Crundwell is serving a nearly 20-year prison sentence for swindling almost $54 million from the northern Illinois city. U.S. Marshals have seized much of her estate to pay restitution for the city, and now they're working on getting the $13,000 to $14,000 she's received annually since she was imprisoned, said Jason Wojdylo, the Marshals' chief inspector of the Asset Forfeiture Division.

"As long as those horses are alive and showing, she'll be entitled to receive royalties," Wojdylo said.

The government already has frozen the money, but it still doesn't have access to it, the Dixon Telegraph (http://bit.ly/1IO3dv4 ) reported. Federal officials plan to divert the royalties from Crundwell to the city of Dixon.

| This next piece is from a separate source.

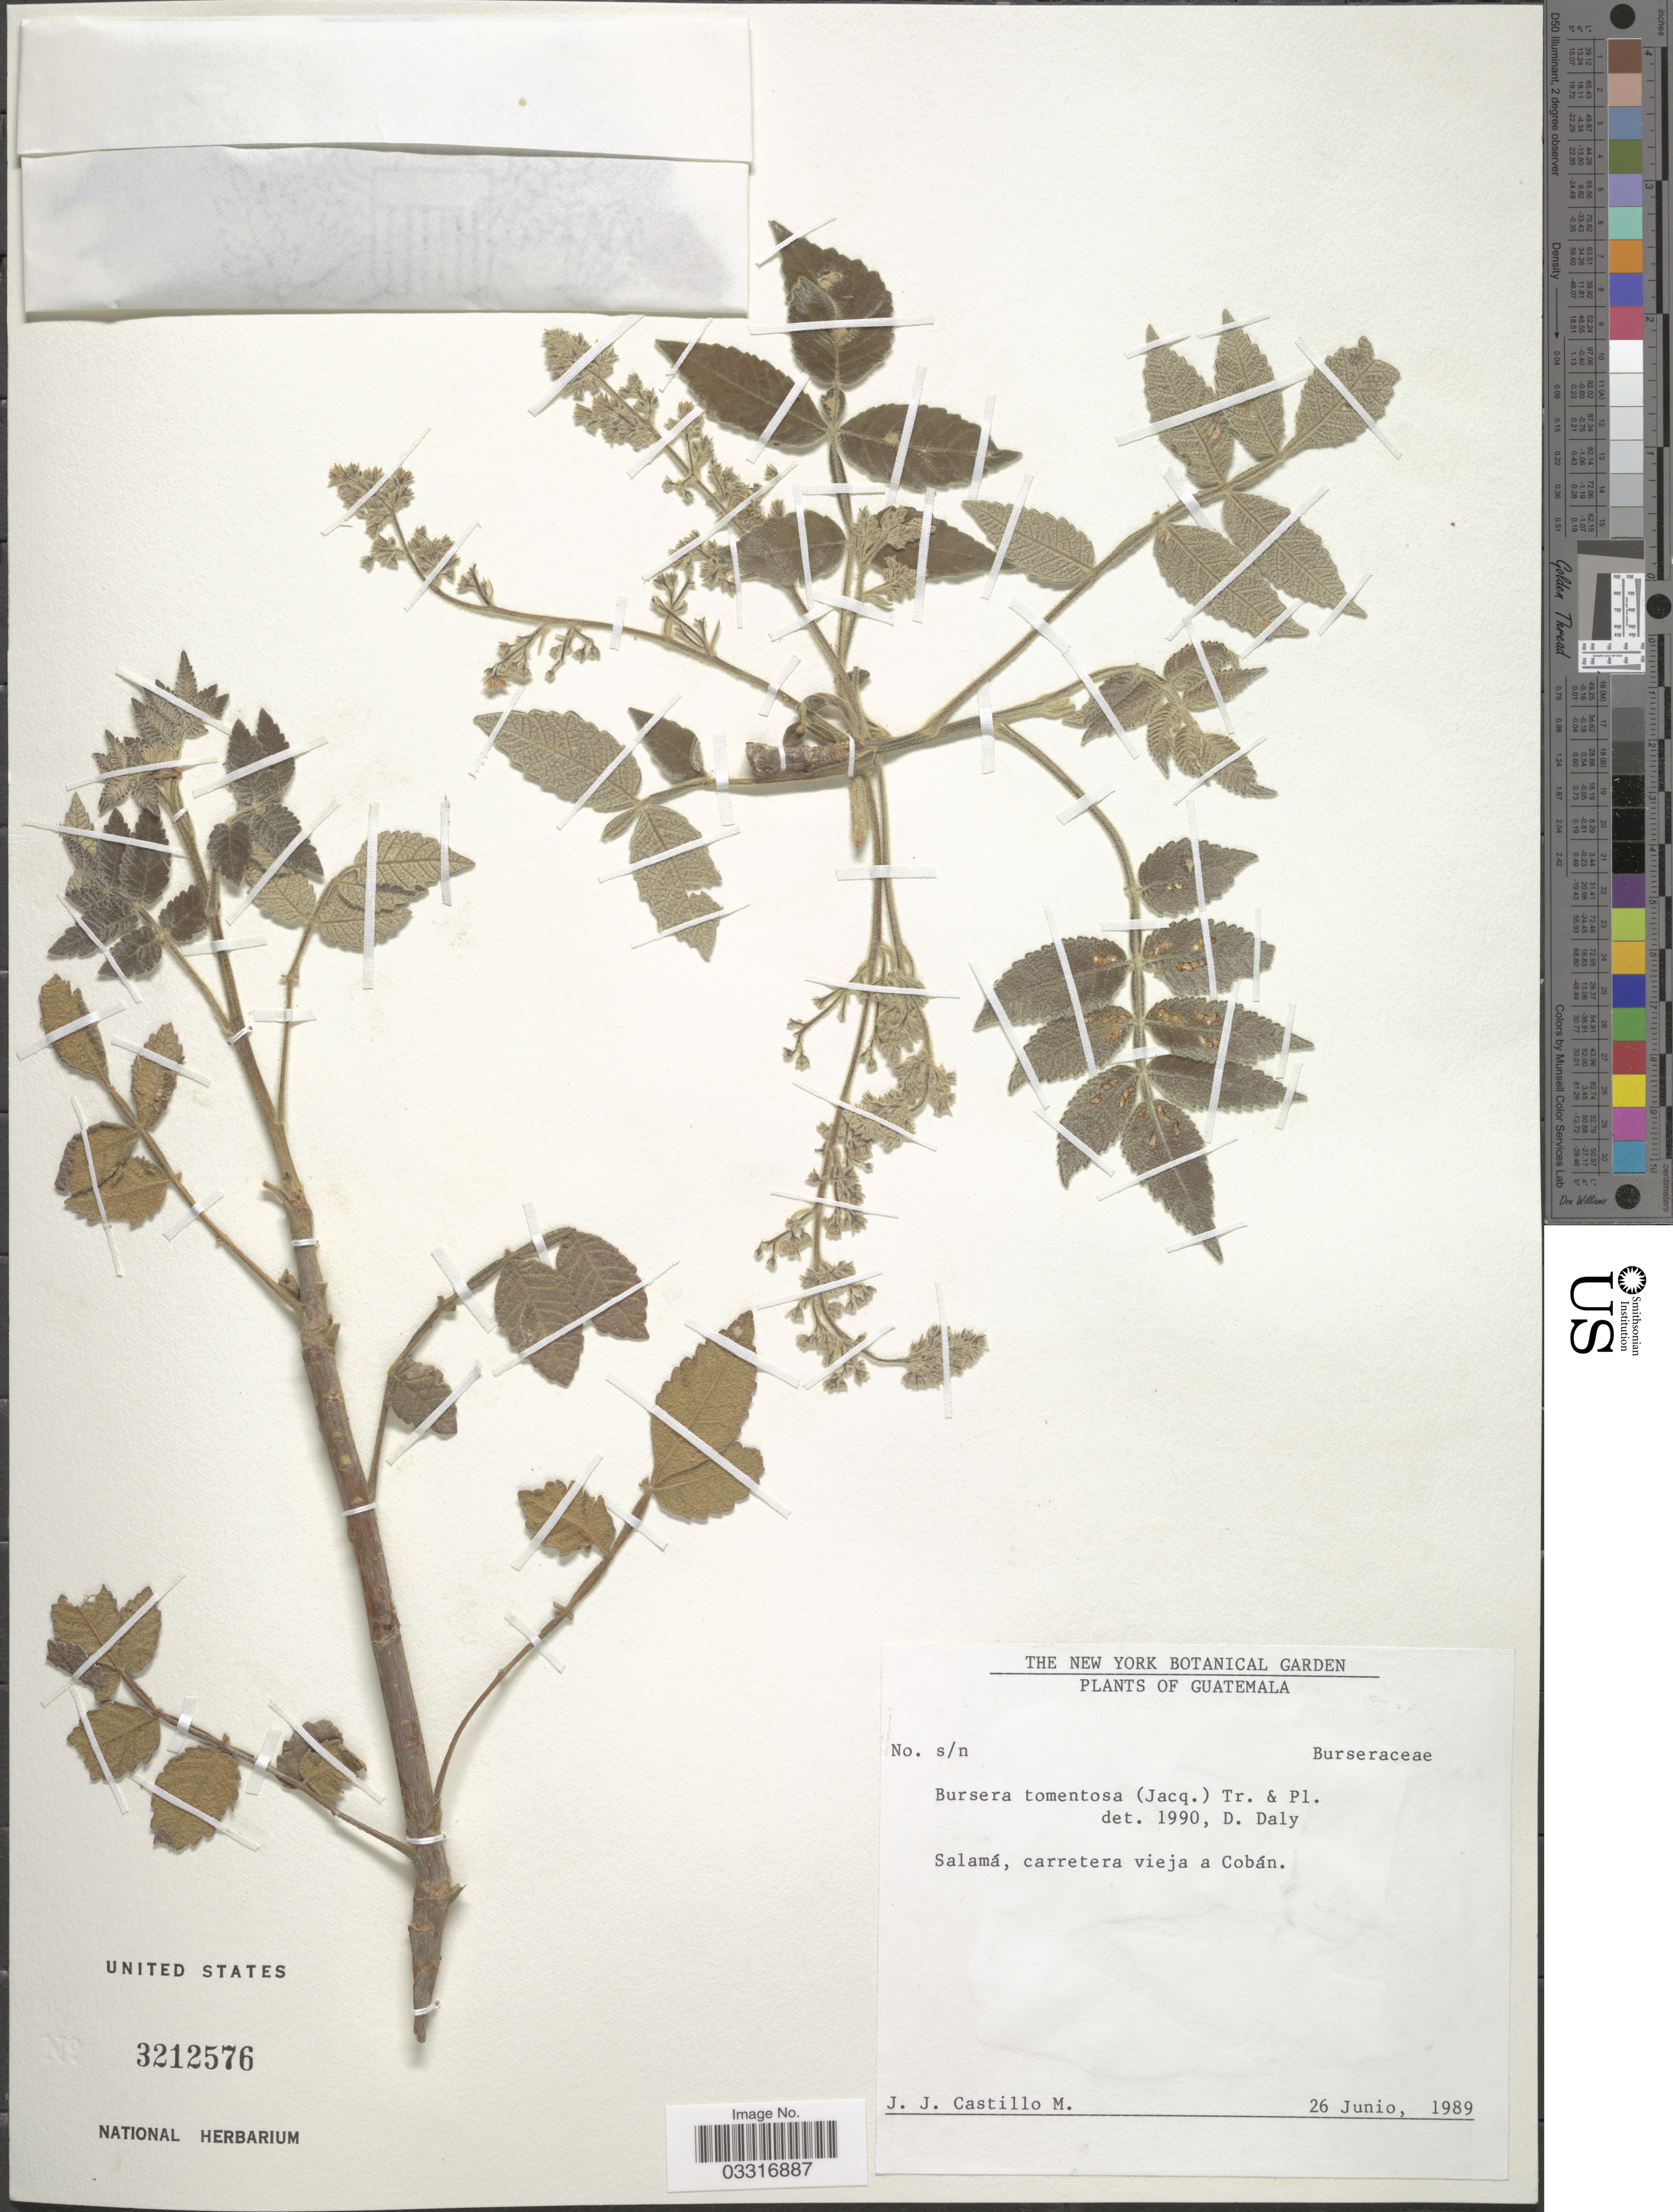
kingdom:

A "breeders' trust" typically is set up by horse associations, making it possible for breeders to collect proceeds even if they won't own a winning show horse, and allowing them to earn money as a "subscriber" -- a person who resisters a stallion to sire foals -- or as a "nominator" -- a person who previously owned a foal that eventually earns money.

Trust funds vary depending on the horse association, according to Candy Jebavy, director of the American Paint Horse Association's breeders' trust, which pays annual royalties to Crundwell.

If (show horses) have earned points, you can earn money back from the trust for those points," Jebavy said. "It's an incentive program for people to put their horses in. It pays back the nominator and the subscriber."

Crundwell was a top-10 earner as a nominator every year after she started her prison sentence, American Paint Horse Association earning statistics show.

Billy Smith, the association's executive director, expects Crundwell horses will continue to generate money for years.

"It should start to diminish over time," Smith said. "But these horses can show into their 20s in some cases."

The government also is seeking leads for the public regarding other outstanding Crundwell assets, Wojdylo said.